::: AVAILABLE RECORDS

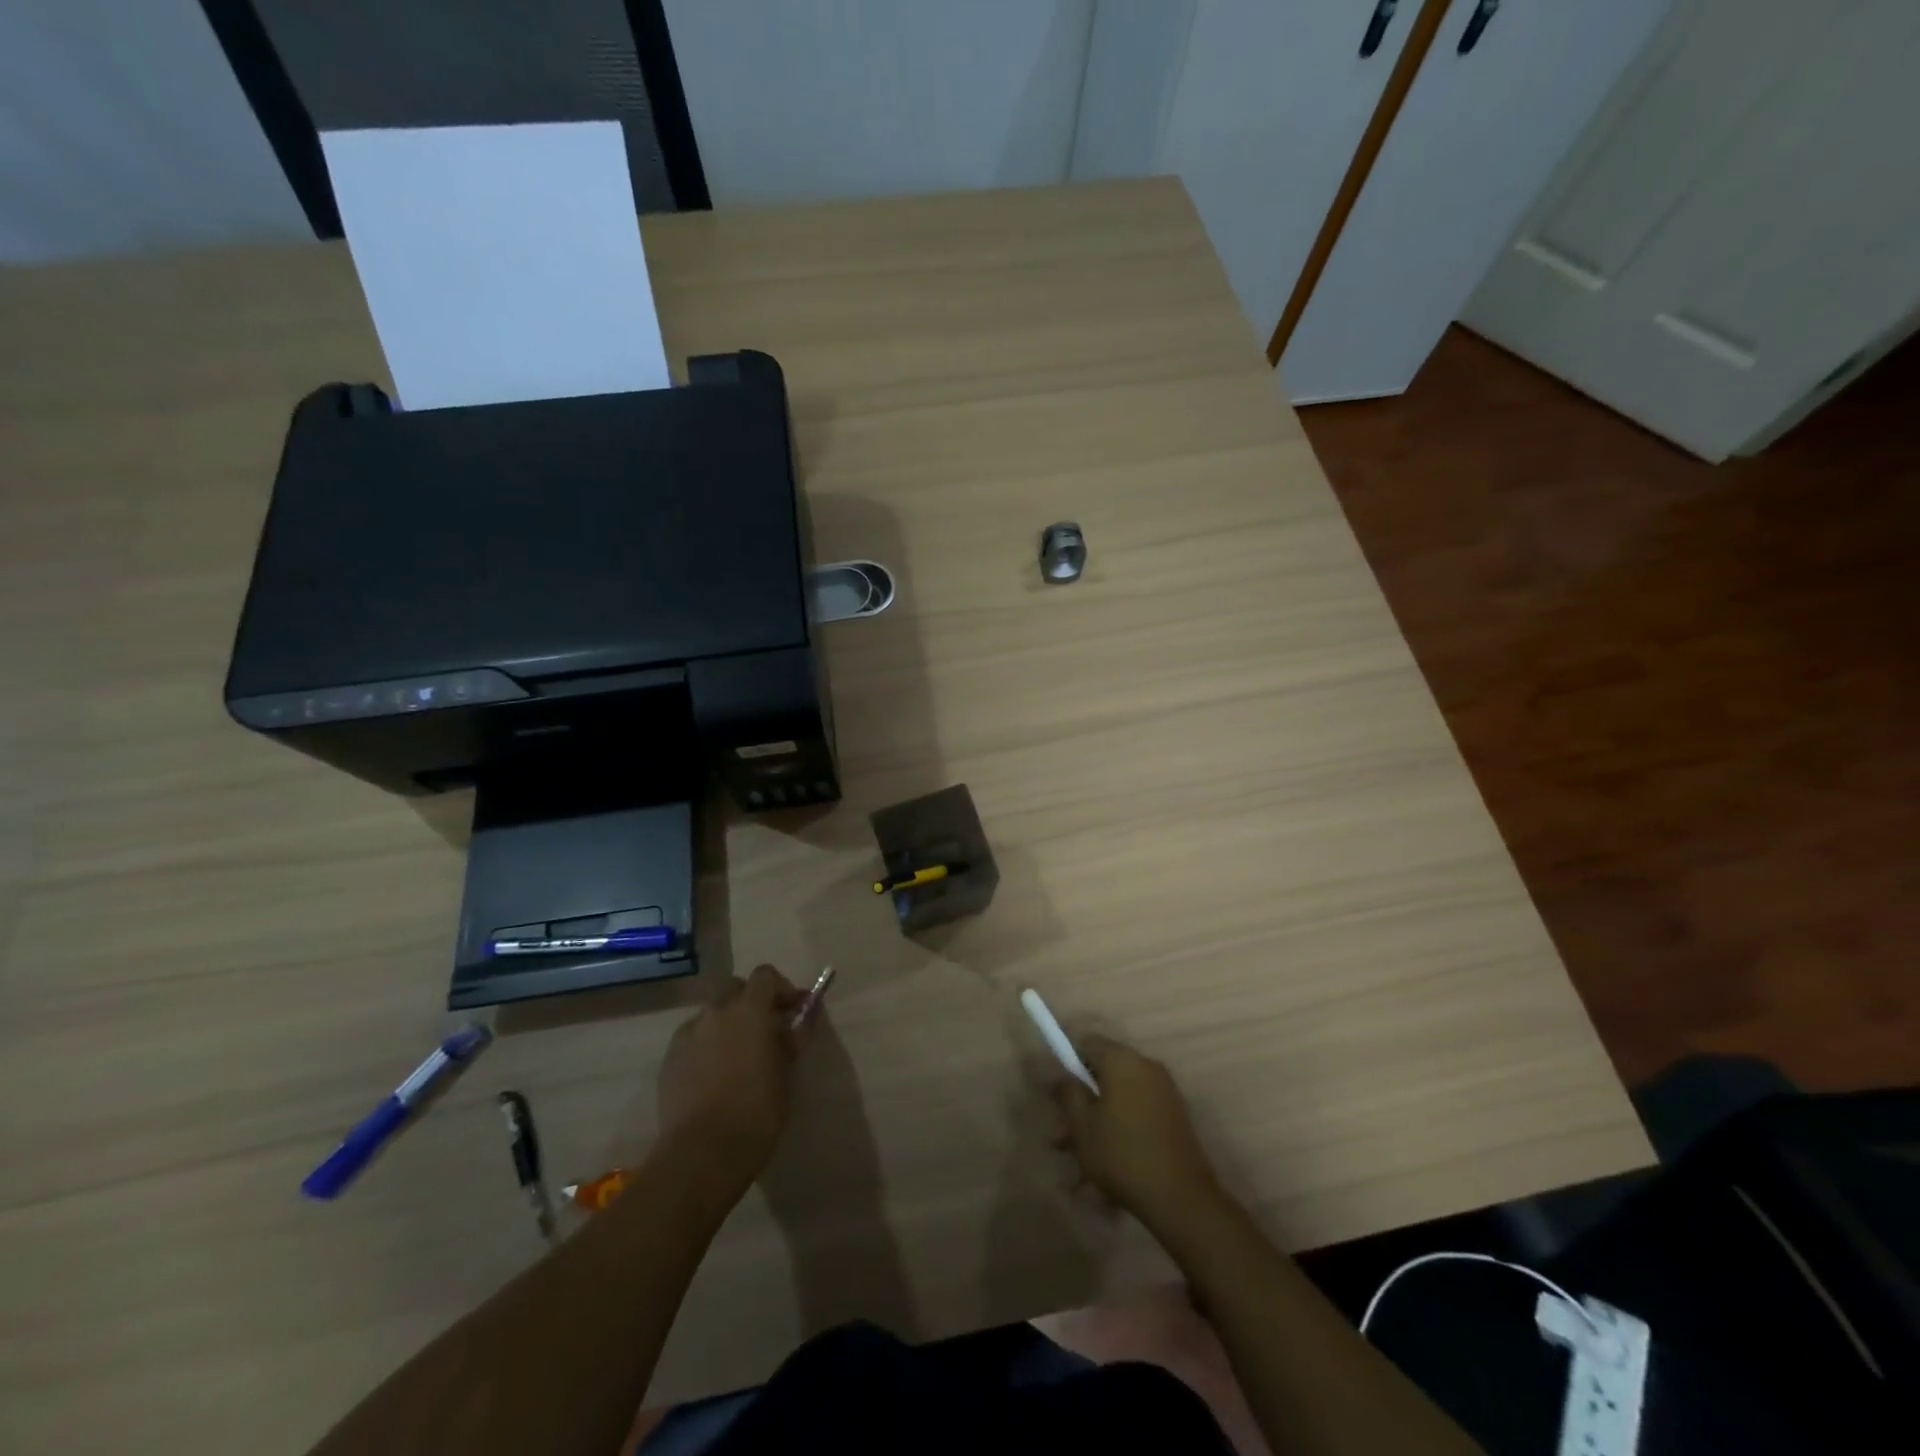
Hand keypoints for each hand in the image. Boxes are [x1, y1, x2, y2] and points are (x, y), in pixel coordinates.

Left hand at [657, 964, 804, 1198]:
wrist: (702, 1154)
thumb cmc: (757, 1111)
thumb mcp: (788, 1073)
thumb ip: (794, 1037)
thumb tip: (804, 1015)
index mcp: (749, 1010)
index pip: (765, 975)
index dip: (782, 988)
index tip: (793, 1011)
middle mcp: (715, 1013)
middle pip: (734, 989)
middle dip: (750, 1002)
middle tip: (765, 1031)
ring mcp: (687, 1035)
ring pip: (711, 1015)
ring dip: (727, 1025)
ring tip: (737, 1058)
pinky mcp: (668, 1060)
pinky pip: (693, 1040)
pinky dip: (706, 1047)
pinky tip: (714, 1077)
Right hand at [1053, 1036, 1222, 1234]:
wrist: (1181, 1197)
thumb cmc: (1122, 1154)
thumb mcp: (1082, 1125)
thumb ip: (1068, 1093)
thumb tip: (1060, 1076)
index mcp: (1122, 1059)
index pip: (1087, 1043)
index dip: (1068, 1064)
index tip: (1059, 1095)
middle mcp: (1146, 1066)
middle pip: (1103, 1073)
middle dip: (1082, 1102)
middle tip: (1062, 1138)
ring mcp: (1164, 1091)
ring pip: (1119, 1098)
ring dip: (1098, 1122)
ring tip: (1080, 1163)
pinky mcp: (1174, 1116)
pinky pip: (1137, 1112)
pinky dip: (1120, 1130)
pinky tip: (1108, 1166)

::::::

WHAT THE TASK ASKS
Each line from the one containing "pinky dip: (706, 1047)" through the end of the material must be output exactly, and no other line.

RESULT
pinky dip: (706, 1047)
pinky tip: (714, 1077)
Right hand at [1053, 1036, 1222, 1234]:
wrist: (1181, 1197)
thumb cmc: (1122, 1154)
thumb mcp: (1082, 1125)
thumb ip: (1068, 1093)
thumb tip: (1060, 1076)
index mcp: (1122, 1059)
index pip: (1087, 1043)
index dip: (1068, 1064)
index tip: (1059, 1095)
middle mcp: (1146, 1066)
middle pip: (1103, 1073)
middle dip: (1082, 1102)
middle tip: (1062, 1138)
ring mcp: (1164, 1091)
ring pip: (1119, 1098)
ring dip: (1098, 1122)
ring tip: (1080, 1163)
pinky mcp: (1174, 1116)
pinky pip: (1137, 1112)
pinky dip: (1120, 1130)
pinky tip: (1108, 1166)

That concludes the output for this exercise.